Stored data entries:

◇ ◇ ◇ ◇

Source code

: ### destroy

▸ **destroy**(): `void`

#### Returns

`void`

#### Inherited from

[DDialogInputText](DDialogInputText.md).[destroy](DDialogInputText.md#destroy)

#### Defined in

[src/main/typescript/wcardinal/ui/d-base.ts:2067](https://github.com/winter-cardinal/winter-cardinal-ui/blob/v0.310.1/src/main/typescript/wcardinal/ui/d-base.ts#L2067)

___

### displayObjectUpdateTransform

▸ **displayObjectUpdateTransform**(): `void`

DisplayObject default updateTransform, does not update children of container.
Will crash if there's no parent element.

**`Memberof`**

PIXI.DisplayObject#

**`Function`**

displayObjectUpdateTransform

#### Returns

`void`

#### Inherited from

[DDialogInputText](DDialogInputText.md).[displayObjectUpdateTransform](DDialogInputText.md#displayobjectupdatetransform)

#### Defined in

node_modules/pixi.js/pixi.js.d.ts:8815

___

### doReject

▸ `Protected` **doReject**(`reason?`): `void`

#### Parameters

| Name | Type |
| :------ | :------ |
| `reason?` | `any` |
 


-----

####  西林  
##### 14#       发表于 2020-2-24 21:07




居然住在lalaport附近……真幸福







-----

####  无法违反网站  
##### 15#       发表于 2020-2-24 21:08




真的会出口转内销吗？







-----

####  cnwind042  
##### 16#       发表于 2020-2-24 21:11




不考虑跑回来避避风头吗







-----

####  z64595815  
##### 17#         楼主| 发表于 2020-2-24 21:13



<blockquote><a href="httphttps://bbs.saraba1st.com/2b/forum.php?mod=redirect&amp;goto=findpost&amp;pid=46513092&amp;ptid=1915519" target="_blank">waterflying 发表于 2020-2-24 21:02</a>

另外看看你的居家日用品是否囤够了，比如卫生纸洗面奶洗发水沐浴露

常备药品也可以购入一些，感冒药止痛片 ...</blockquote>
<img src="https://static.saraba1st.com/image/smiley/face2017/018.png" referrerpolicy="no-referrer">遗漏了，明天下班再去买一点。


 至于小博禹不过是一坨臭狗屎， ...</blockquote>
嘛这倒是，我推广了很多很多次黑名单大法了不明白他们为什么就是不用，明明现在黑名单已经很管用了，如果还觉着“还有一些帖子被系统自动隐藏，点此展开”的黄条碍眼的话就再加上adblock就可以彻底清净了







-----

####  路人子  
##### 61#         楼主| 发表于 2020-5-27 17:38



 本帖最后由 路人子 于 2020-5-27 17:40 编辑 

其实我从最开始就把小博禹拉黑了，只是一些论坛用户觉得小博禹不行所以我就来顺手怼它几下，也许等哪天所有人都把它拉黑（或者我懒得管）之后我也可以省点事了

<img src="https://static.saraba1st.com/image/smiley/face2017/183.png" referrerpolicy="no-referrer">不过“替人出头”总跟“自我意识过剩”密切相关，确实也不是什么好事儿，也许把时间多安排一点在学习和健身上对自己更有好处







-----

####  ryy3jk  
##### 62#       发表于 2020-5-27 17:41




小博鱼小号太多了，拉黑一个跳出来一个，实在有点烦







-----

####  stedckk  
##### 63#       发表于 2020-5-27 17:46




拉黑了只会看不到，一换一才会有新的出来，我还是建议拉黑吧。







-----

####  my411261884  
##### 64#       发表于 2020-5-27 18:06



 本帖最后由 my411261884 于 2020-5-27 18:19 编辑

◇ ◇ ◇ ◇

> PROBLEM DESCRIPTION
In the records above, some lines may contain the word "destroy"; copy every one of them.

> REPLY
: ### destroy
▸ **destroy**(): `void`
[DDialogInputText](DDialogInputText.md).[destroy](DDialogInputText.md#destroy)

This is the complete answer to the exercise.